Exercise input section start

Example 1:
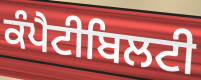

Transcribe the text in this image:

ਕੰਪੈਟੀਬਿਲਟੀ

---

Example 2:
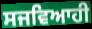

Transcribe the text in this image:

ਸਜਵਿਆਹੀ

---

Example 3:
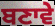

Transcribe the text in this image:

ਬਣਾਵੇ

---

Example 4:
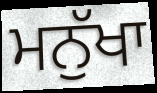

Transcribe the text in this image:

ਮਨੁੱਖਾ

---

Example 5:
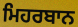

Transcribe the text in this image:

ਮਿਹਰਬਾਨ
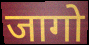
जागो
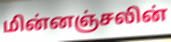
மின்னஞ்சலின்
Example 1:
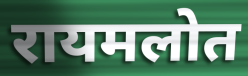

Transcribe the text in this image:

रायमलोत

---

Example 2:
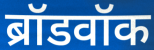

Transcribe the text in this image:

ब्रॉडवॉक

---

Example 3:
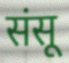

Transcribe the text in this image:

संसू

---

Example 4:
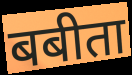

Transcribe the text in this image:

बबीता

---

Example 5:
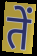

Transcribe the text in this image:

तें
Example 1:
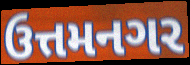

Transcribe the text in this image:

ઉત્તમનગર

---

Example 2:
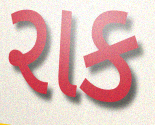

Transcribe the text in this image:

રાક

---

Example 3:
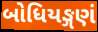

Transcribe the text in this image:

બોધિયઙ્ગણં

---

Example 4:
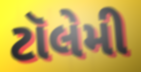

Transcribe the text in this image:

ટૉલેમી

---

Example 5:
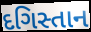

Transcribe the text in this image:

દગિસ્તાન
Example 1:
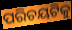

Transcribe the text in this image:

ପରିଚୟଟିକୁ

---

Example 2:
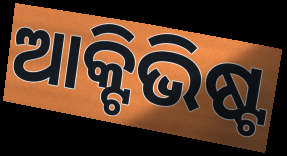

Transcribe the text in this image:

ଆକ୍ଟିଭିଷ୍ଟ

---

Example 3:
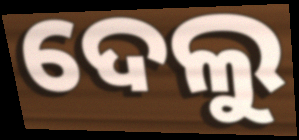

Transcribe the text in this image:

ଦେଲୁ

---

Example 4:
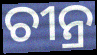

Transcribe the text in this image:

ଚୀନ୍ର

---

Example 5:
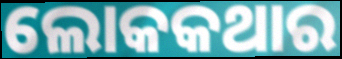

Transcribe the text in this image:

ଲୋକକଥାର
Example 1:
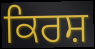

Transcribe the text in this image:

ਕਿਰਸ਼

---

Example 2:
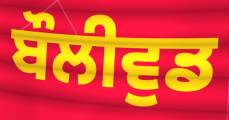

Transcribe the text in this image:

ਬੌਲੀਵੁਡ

Exercise input section end

• _Exercise_
The data is to be returned exactly as it stands, pictures aside.

• _Expected answer_
Example 1:

Transcribe the text in this image:

ਕੰਪੈਟੀਬਿਲਟੀ

---

Example 2:

Transcribe the text in this image:

ਸਜਵਿਆਹੀ

---

Example 3:

Transcribe the text in this image:

ਬਣਾਵੇ

---

Example 4:

Transcribe the text in this image:

ਮਨੁੱਖਾ

---

Example 5:

Transcribe the text in this image:

ਮਿਹਰਬਾਨ
जागो
மின்னஞ்சலின்
Example 1:

Transcribe the text in this image:

रायमलोत

---

Example 2:

Transcribe the text in this image:

ब्रॉडवॉक

---

Example 3:

Transcribe the text in this image:

संसू

---

Example 4:

Transcribe the text in this image:

बबीता

---

Example 5:

Transcribe the text in this image:

तें
Example 1:

Transcribe the text in this image:

ઉત્તમનગર

---

Example 2:

Transcribe the text in this image:

રાક

---

Example 3:

Transcribe the text in this image:

બોધિયઙ્ગણં

---

Example 4:

Transcribe the text in this image:

ટૉલેમી

---

Example 5:

Transcribe the text in this image:

દગિસ્તાન
Example 1:

Transcribe the text in this image:

ପରିଚୟଟିକୁ

---

Example 2:

Transcribe the text in this image:

ଆକ୍ଟିଭିଷ୍ଟ

---

Example 3:

Transcribe the text in this image:

ଦେଲୁ

---

Example 4:

Transcribe the text in this image:

ଚୀନ୍ର

---

Example 5:

Transcribe the text in this image:

ଲୋକକଥାର
Example 1:

Transcribe the text in this image:

ਕਿਰਸ਼

---

Example 2:

Transcribe the text in this image:

ਬੌਲੀਵੁਡ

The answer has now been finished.